Ikuti Kami

Safaruddin dan I Wayan Sudirta Tegaskan Pentingnya Berpihak Pada UMKM Dalam Proses Penegakan Hukum

Terutama dalam kasus yang menimpa pengusaha UMKM 'Mama Khas Banjar'.

Safaruddin dan I Wayan Sudirta Tegaskan Pentingnya Berpihak Pada UMKM Dalam Proses Penegakan Hukum
Anggota Komisi III DPR RI dari Fraksi PDI Perjuangan, Safaruddin.

Jakarta, Gesuri.id – Anggota Komisi III DPR RI dari Fraksi PDI Perjuangan, Safaruddin dan I Wayan Sudirta, menyoroti pentingnya kebijakan yang bijak dan berpihak pada pelaku Usaha Mikro, Kecil, dan Menengah (UMKM) dalam proses penegakan hukum, terutama dalam kasus yang menimpa pengusaha UMKM “Mama Khas Banjar”.

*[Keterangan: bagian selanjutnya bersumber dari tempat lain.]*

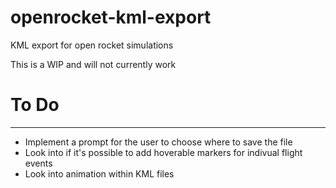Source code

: # openrocket-kml-export
KML export for open rocket simulations

This is a WIP and will not currently work

# To Do
***
* Implement a prompt for the user to choose where to save the file
* Look into if it's possible to add hoverable markers for indivual flight events
* Look into animation within KML files
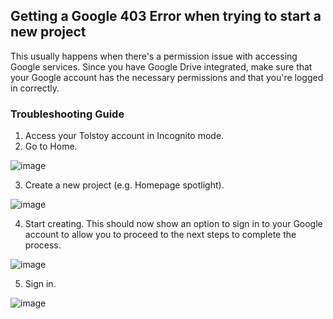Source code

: ## Getting a Google 403 Error when trying to start a new project

This usually happens when there's a permission issue with accessing Google services. Since you have Google Drive integrated, make sure that your Google account has the necessary permissions and that you're logged in correctly.

### Troubleshooting Guide

1. Access your Tolstoy account in Incognito mode.
​
2. Go to Home.
   
![image](https://github.com/user-attachments/assets/19a685a7-83c1-4455-afb4-3f40c94f7a5b)

3. Create a new project (e.g. Homepage spotlight).

![image](https://github.com/user-attachments/assets/71ccb3e3-bf98-4ae4-b481-efd9765eae81)

4. Start creating. This should now show an option to sign in to your Google account to allow you to proceed to the next steps to complete the process.

![image](https://github.com/user-attachments/assets/325c43eb-fea1-4ebd-a286-e4886e64ca0c)

5. Sign in.

![image](https://github.com/user-attachments/assets/11d199c1-2041-4dd0-8a7d-13bc1dc7bdff)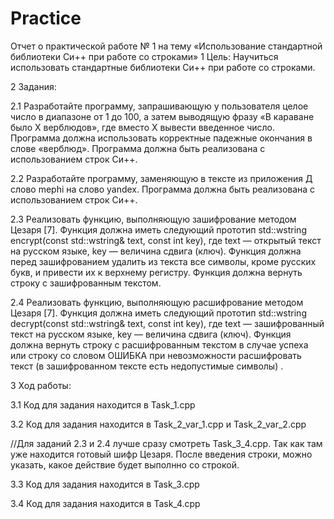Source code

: # Practice
Отчет о практической работе № 1 на тему «Использование стандартной библиотеки Си++ при работе со строками»
1  Цель: Научиться использовать стандартные библиотеки Си++ при работе со строками.

2  Задания: 

2.1  Разработайте программу, запрашивающую у пользователя целое число в диапазоне от 1 до 100, а затем выводящую фразу «В караване было X верблюдов», где вместо X вывести введенное число. Программа должна использовать корректные падежные окончания в слове «верблюд». Программа должна быть реализована с использованием строк Си++.

2.2  Разработайте программу, заменяющую в тексте из приложения Д слово mephi на слово yandex. Программа должна быть реализована с использованием строк Си++.

2.3  Реализовать функцию, выполняющую зашифрование методом Цезаря [7]. Функция должна иметь следующий прототип std::wstring encrypt(const std::wstring& text, const int key), где text — открытый текст на русском языке, key — величина сдвига (ключ). Функция должна перед зашифрованием удалить из текста все символы, кроме русских букв, и привести их к верхнему регистру. Функция должна вернуть строку с зашифрованным текстом.

2.4  Реализовать функцию, выполняющую расшифрование методом Цезаря [7]. Функция должна иметь следующий прототип std::wstring decrypt(const std::wstring& text, const int key), где text — зашифрованный текст на русском языке, key — величина сдвига (ключ). Функция должна вернуть строку с расшифрованным текстом в случае успеха или строку со словом ОШИБКА при невозможности расшифровать текст (в зашифрованном тексте есть недопустимые символы) .

3  Ход работы:

3.1  Код для задания находится в Task_1.cpp

3.2  Код для задания находится в Task_2_var_1.cpp и Task_2_var_2.cpp

//Для заданий 2.3 и 2.4 лучше сразу смотреть Task_3_4.cpp. Так как там уже находится готовый шифр Цезаря. После введения строки, можно указать, какое действие будет выполнно со строкой.

3.3  Код для задания находится в Task_3.cpp

3.4  Код для задания находится в Task_4.cpp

“Misalnya, apabila UU Perlindungan Konsumen diterapkan secara apa adanya, maka saya yakin pasar tradisional tidak akan berjalan sebagaimana mestinya,” kata Saffaruddin dalam Rapat Kerja bersama Menteri UMKM Maman Abdurrahman pada Kamis (15/5) di Jakarta.

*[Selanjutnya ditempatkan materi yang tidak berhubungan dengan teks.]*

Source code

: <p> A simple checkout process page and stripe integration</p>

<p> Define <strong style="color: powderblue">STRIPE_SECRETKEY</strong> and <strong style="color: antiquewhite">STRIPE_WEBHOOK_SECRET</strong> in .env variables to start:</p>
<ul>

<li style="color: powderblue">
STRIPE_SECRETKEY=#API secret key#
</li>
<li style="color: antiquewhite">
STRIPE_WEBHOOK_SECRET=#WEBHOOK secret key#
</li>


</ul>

Ia menekankan bahwa UMKM perlu dibina terlebih dahulu apabila melakukan pelanggaran, bukan langsung dikenai sanksi pidana.

“Jika ada pelanggaran yang dilakukan oleh UMKM, sebaiknya tidak langsung dikenakan sanksi pidana, melainkan dibina terlebih dahulu,” ucapnya.

Senada dengan itu, I Wayan Sudirta menyampaikan bahwa pendekatan terhadap UMKM harus mempertimbangkan keberpihakan negara, sebagaimana diamanatkan dalam TAP MPR Nomor XVI/MPR/1998 tentang Politik Ekonomi dalam Rangka Demokrasi Ekonomi.

“Kita berkewajiban melakukan pengawasan agar keadilan ekonomi terwujud. Karena itu, terkait kasus ‘Mama Khas Banjar’, saya mendorong agar diberikan hukuman yang seringan-ringannya,” ujarnya.

Ia juga mengingatkan bahwa telah ada Nota Kesepahaman (MoU) antara Kementerian Koperasi dan UKM dengan Kepolisian Republik Indonesia (Polri) yang seharusnya mengarahkan penanganan pelanggaran oleh UMKM ke ranah administratif.

“Apabila ini dijalankan sebagaimana mestinya, maka sanksi yang diterapkan seharusnya bersifat administratif,” jelasnya.

Menanggapi hal ini, Menteri Usaha Mikro, Kecil, dan Menengah (UMKM) Maman Abdurrahman menyampaikan bahwa penegakan hukum pidana terhadap UMKM seharusnya menjadi pilihan terakhir, dan lebih mengedepankan pembinaan serta sanksi administratif.

“Proses penegakan hukum pidana dalam konteks usaha mikro mohon dijadikan sebagai pilihan terakhir. Lebih baik kita kedepankan pembinaan dan sanksi administratif,” ungkap Menteri Maman.

Ia menegaskan bahwa dalam kasus pelabelan pangan berisiko rendah atau sedang, pendekatan administratif sesuai dengan Undang-Undang Nomor 18 Tahun 2012 tentang Pangan sebagai lex specialis dibandingkan UU Nomor 8 Tahun 1999 tentang Perlindungan Konsumen.

“Undang-Undang Pangan adalah aturan yang lebih rinci dan relevan dalam kasus seperti ini. Oleh karena itu, penerapan sanksi pidana sebaiknya menjadi upaya terakhir atau ultimate remedium,” imbuhnya.

Menteri UMKM juga menyatakan bahwa mayoritas pelaku UMKM tidak memiliki latar belakang hukum atau keterampilan administratif, sehingga perlu pendekatan khusus dalam perlakuan hukumnya.

“Sudah menjadi tugas saya sebagai Menteri UMKM untuk lebih menggalakkan sosialisasi, percepatan kemudahan, dan pendampingan kepada pengusaha UMKM di seluruh Indonesia,” tegasnya.

Menteri Maman menutup pernyataannya dengan mengajak semua pihak untuk memandang kasus ini secara proporsional demi menjaga keberlangsungan ekonomi rakyat kecil.

“Apapun keputusan pengadilan, kami percaya bahwa aparat penegak hukum akan mengambil langkah yang arif dan bijaksana. Namun dengan kerendahan hati, kami sampaikan konsen Kementerian UMKM agar perkara seperti ini dipandang dari kacamata ekonomi kerakyatan,” pungkasnya.